Due to the high backlog and slow shipbuilding process, by the time the ships were finally delivered into service years later, the Chinese economy had slowed considerably and its demand for iron ore, coal, and lumber waned. The excessive supply of ship capacity and lower imports from China drove down the price and volume of global shipping.
In recent months, the dry bulk market has rebounded somewhat and while experts offer divergent views, the consensus is that the market has been stabilizing on a convergence of supply and demand.
The Baltic Dry Index, a composite of the Baltic Capesize, Supramax, Panamax, and Handysize indices, is a commonly used benchmark for prices of shipping bulk commodities. After reaching a low in February, the index has rebounded in recent months.
On the supply side, capacity is being trimmed as deliveries of new ships and orders of shipbuilding have slowed. “Ship-owners opted to delete 2.8 percent of total dry bulk capacity and 2.5 percent of Handysize capacity rather than continue to operate their older or poorly designed ships in such depressed trading conditions,” according to Pacific Basin Shipping, a leading Hong Kong-based operator of shipping vessels.
“For the first time since the 1980s, we observed a meaningful number of vessels withdrawn from the market for short-term idling or longer-term lay-up.” In other words, vessel operators are scrapping ships and cutting shipping capacity.
On the demand side, growing Chinese imports for both iron ore and coal is a favorable—although temporary—development in the industry. Pacific Basin reported increased iron ore exports, especially from Brazil, as well as growth in Chinese steel exports and bauxite and copper concentrates imports.
The Chinese Communist regime has been steadily cutting domestic coal production. Beijing announced in February plans to eliminate more than 500 million metric tons of annual coal output by 2020. Those cuts are already underway, and if such targets are met, almost 15 percent of its current coal production capacity will be slashed.
Despite mandates from Beijing, certain regions have been slow to decrease coal dependency. This created a temporary gap in domestic production versus consumption of coal, a gap currently filled by foreign imports.
Reflecting increased demand from China, Newcastle Thermal Coal, an Asian-Australia coal price benchmark, is up around 27 percent year-to-date.

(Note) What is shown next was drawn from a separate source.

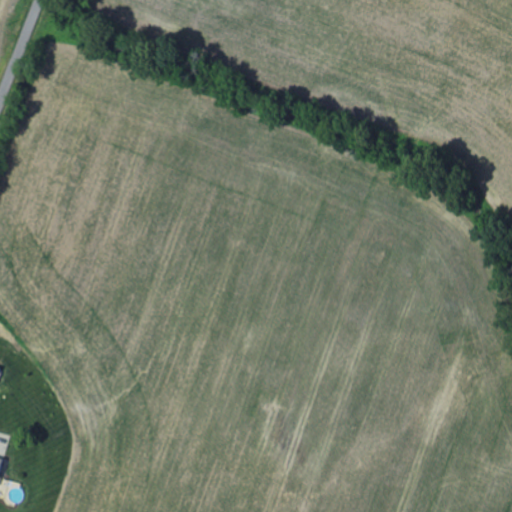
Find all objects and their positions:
road: (19, 49)
building: (2, 372)
building: (3, 472)
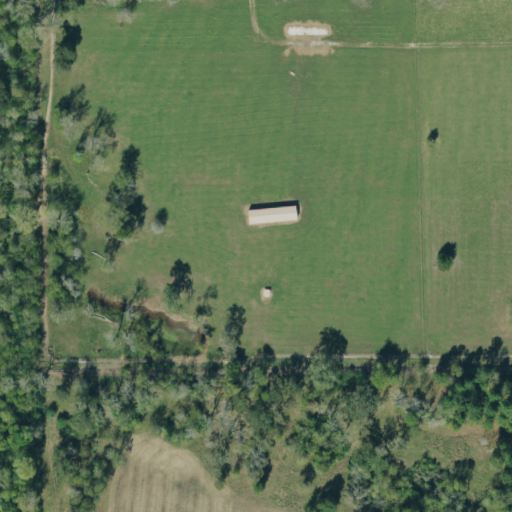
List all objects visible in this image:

But the positive developments could just be skin-deep. While bulk shipping rates are climbing, decreasing activity capacity could mean profits at shipping firms would remain flat-to-down this year, taking into consideration unused capacity. Drewry, a maritime consulting firm, forecast total losses of more than $5 billion for the industry as a whole this year.
On the ground in China, iron ore is piling up. Stocks of iron ore are burgeoning at the Chinese ports, despite stronger steel margins and production in China.
A source with a major Western iron ore trading company told industry publication Hellenic Shipping News, “It is getting pretty difficult to sell our port [ore] stocks.”